No entanto, durante a campanha presidencial de 2019, o então candidato a presidência, Lacalle Pou, fez da LUC a grande estrela de sua campanha. Em um discurso quase chantagista, o candidato do Partido Nacional afirmava que tinha “um projeto muito complexo e necessário para o país”, mas que seu conteúdo só seria revelado após as eleições. Em seus comícios, Pou falava com paixão sobre as mudanças que a tal lei traria e como ela era necessária para combater “tudo isso que está aí”. Com essa proposta de mudança sem direção, Pou e seus correligionários conseguiram mexer com a mente dos uruguaios. Alguém lhes dizia que havia coisas muito, muito erradas, que eles deveriam tomar uma atitude e que a solução estava ali, bastava um voto. 
Claro que, como vemos em muitos países, as ofertas de mudança sem rumo não passam de castelos no ar, que se desfazem rapidamente quando os tais “salvadores da pátria” têm que voltar para a realidade. Ao vencer as eleições e ser intimado a apresentar seu projeto, Lacalle Pou apenas argumentou que “ainda não estava pronto mas em breve todos conheceriam seu conteúdo”. Após seis meses, o projeto definitivo foi apresentado, em 9 de abril deste ano.
A LUC de Lacalle Pou é algo assombroso, não somente por suas mudanças, mas pela sua própria construção. Em 501 artigos, a coalizão, diferente de outros governos, não oferecia exatamente uma proposta de mudança em algum campo pontual, mas sim uma junção grotesca de tópicos irrelevantes para justificar o uso de tal instrumento (como as regras de produção do chorizo artesanal e a regulamentação da cessão de transmissão de jogos da seleção nacional) e tópicos delicados e polêmicos (como a liberação do porte de armas nas ruas por policiais aposentados e as prisões noturnas, que já haviam sido rechaçadas pela população no plebiscito “Vivir sin miedo”, no ano passado).
Após acelerarem os debates e pressionarem a votação urgente no congresso e senado (cuja maioria, hoje, é composta por membros dos partidos da coalizão), a LUC do Partido Nacional foi aprovada no dia 8 deste mês, com 472 artigos finais.
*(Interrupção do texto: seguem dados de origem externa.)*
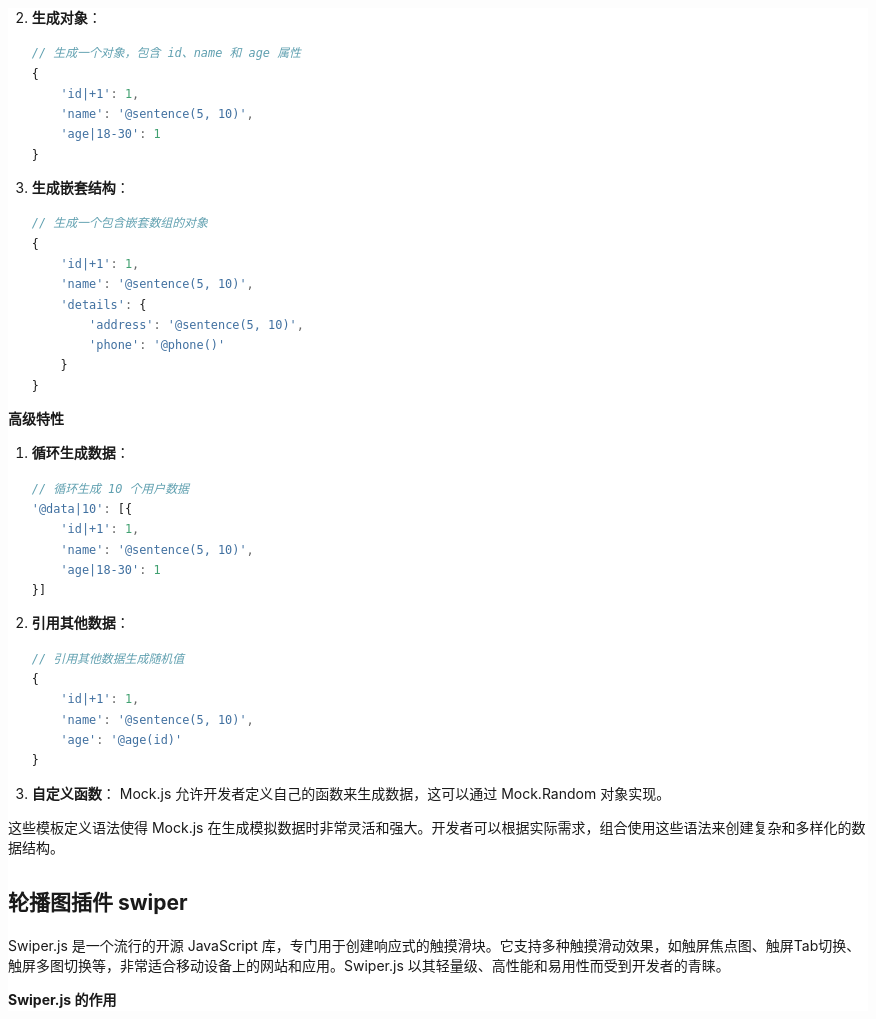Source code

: 2. **生成对象**：
   ```javascript
   // 生成一个对象，包含 id、name 和 age 属性
   {
       'id|+1': 1,
       'name': '@sentence(5, 10)',
       'age|18-30': 1
   }
   ```

3. **生成嵌套结构**：
   ```javascript
   // 生成一个包含嵌套数组的对象
   {
       'id|+1': 1,
       'name': '@sentence(5, 10)',
       'details': {
           'address': '@sentence(5, 10)',
           'phone': '@phone()'
       }
   }
   ```

**高级特性**

1. **循环生成数据**：
   ```javascript
   // 循环生成 10 个用户数据
   '@data|10': [{
       'id|+1': 1,
       'name': '@sentence(5, 10)',
       'age|18-30': 1
   }]
   ```

2. **引用其他数据**：
   ```javascript
   // 引用其他数据生成随机值
   {
       'id|+1': 1,
       'name': '@sentence(5, 10)',
       'age': '@age(id)'
   }
   ```

3. **自定义函数**：
   Mock.js 允许开发者定义自己的函数来生成数据，这可以通过 Mock.Random 对象实现。

这些模板定义语法使得 Mock.js 在生成模拟数据时非常灵活和强大。开发者可以根据实际需求，组合使用这些语法来创建复杂和多样化的数据结构。

## 轮播图插件 swiper 

Swiper.js 是一个流行的开源 JavaScript 库，专门用于创建响应式的触摸滑块。它支持多种触摸滑动效果，如触屏焦点图、触屏Tab切换、触屏多图切换等，非常适合移动设备上的网站和应用。Swiper.js 以其轻量级、高性能和易用性而受到开发者的青睐。

**Swiper.js 的作用**
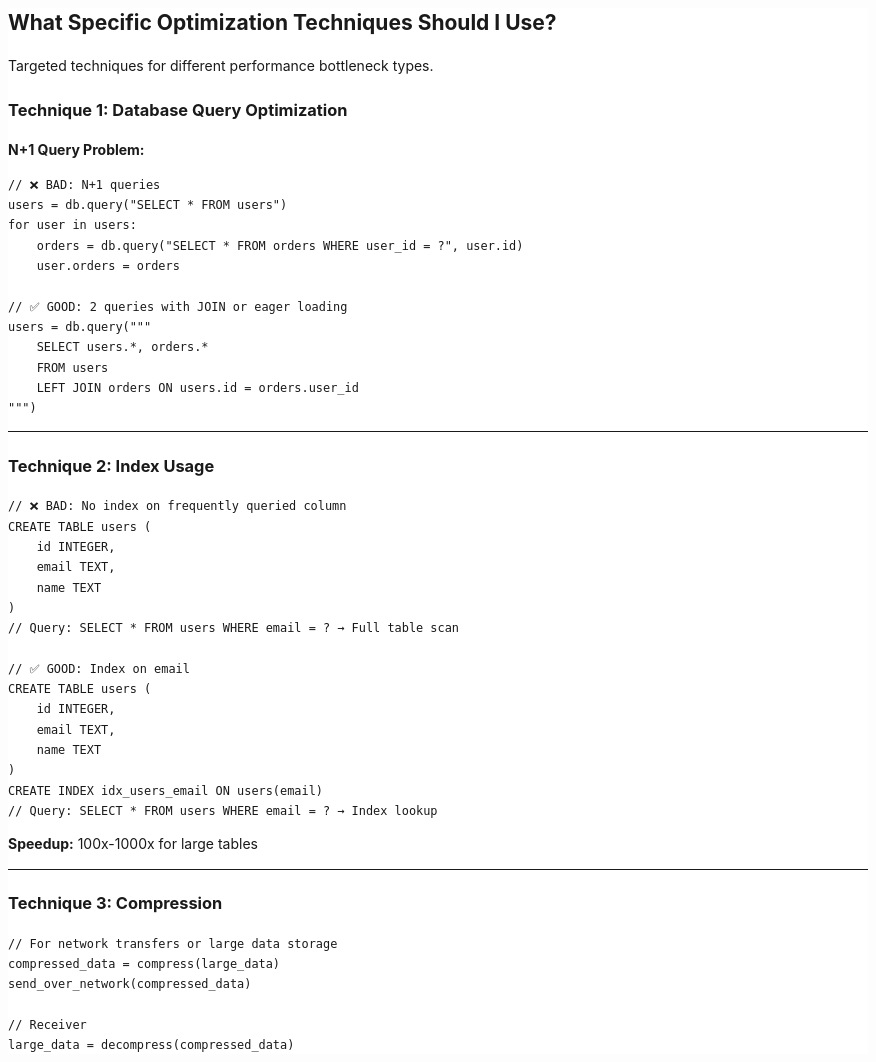 
## What Specific Optimization Techniques Should I Use?

Targeted techniques for different performance bottleneck types.

### Technique 1: Database Query Optimization

**N+1 Query Problem:**

```
// ❌ BAD: N+1 queries
users = db.query("SELECT * FROM users")
for user in users:
    orders = db.query("SELECT * FROM orders WHERE user_id = ?", user.id)
    user.orders = orders

// ✅ GOOD: 2 queries with JOIN or eager loading
users = db.query("""
    SELECT users.*, orders.*
    FROM users
    LEFT JOIN orders ON users.id = orders.user_id
""")
```

---

### Technique 2: Index Usage

```
// ❌ BAD: No index on frequently queried column
CREATE TABLE users (
    id INTEGER,
    email TEXT,
    name TEXT
)
// Query: SELECT * FROM users WHERE email = ? → Full table scan

// ✅ GOOD: Index on email
CREATE TABLE users (
    id INTEGER,
    email TEXT,
    name TEXT
)
CREATE INDEX idx_users_email ON users(email)
// Query: SELECT * FROM users WHERE email = ? → Index lookup
```

**Speedup:** 100x-1000x for large tables

---

### Technique 3: Compression

```
// For network transfers or large data storage
compressed_data = compress(large_data)
send_over_network(compressed_data)

// Receiver
large_data = decompress(compressed_data)
```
É um feito histórico porém sombrio, onde em uma canetada apenas muitas mudanças vão acontecer em todas as áreas da sociedade uruguaia. 
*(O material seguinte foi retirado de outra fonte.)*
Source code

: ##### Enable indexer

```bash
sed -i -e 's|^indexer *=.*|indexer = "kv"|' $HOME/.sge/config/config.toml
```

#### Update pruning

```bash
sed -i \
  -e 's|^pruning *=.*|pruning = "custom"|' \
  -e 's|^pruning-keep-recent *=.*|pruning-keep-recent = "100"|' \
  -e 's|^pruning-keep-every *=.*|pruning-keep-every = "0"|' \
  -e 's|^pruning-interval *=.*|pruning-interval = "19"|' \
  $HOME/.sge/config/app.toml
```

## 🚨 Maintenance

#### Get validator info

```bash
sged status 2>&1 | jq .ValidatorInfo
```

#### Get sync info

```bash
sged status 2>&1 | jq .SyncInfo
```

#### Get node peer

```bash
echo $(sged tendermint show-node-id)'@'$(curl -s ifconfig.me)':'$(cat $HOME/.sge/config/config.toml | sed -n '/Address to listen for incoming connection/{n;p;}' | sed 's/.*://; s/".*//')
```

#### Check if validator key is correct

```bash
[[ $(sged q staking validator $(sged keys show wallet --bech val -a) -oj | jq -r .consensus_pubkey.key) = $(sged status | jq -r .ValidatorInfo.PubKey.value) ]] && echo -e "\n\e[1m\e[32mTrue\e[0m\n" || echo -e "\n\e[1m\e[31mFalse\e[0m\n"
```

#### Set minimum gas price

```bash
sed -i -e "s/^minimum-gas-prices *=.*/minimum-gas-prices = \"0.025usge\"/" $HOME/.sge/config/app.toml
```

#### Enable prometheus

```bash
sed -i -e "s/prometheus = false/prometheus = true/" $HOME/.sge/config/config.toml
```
Embora sua aprovação tenha sido seguida de muitas sessões extraordinárias e repúdio imediato tanto da oposição quanto de organismos internacionais, como a ONU (que rapidamente manifestou sua preocupação com os artigos que envolviam abordagens físicas, mudanças nas prisões de menores e uso de força policial), a LUC tem efeito imediato e isso já começa a ser sentido pelo povo. 
Além disso, com esta vitória importante, a coalizão abriu caminho para que outras propostas de Lacalle Pou pudessem ser aceitas com mais rapidez e sem tantos questionamentos, aproveitando-se da polêmica da aprovação da lei. Na sequência da LUC, e em uma das jogadas mais baixas e cruéis deste governo até agora, Lacalle Pou aproveitou-se de uma brecha da popularmente conhecida “Lei do Leite”. Criada em 2017 pelo governo da Frente Amplio, essa lei consiste na obrigatoriedade da inclusão de um copo de leite nas refeições infantis em escolas de todo país. 
Como vocês podem perceber, essa lei implica na obrigatoriedade do leite, mas não inclui o restante da alimentação, parte da diretrizes de nutrição implementadas pela Frente e que garantia cardápios balanceados para os alunos de escolas públicas de todas as idades. Lacalle suspendeu essas diretrizes e retirou os alimentos das refeições escolares. Todos os alimentos. As crianças, desde o dia 13 de julho, recebem apenas o copo de leite. De um governo que, literalmente, está tirando comida da boca de crianças pobres enquanto beneficia com isenção de impostos os investidores ricos do estrangeiro, o que se pode esperar? 
Infelizmente, tudo. A LUC foi apenas a ponta deste iceberg de retrocesso e crueldade que estamos vivenciando e que, de uma maneira muito triste, parece colidir a cada dia com nossos sonhos e com nosso ideal de país que, um dia, já foi exemplo neste nosso cantinho chamado América do Sul.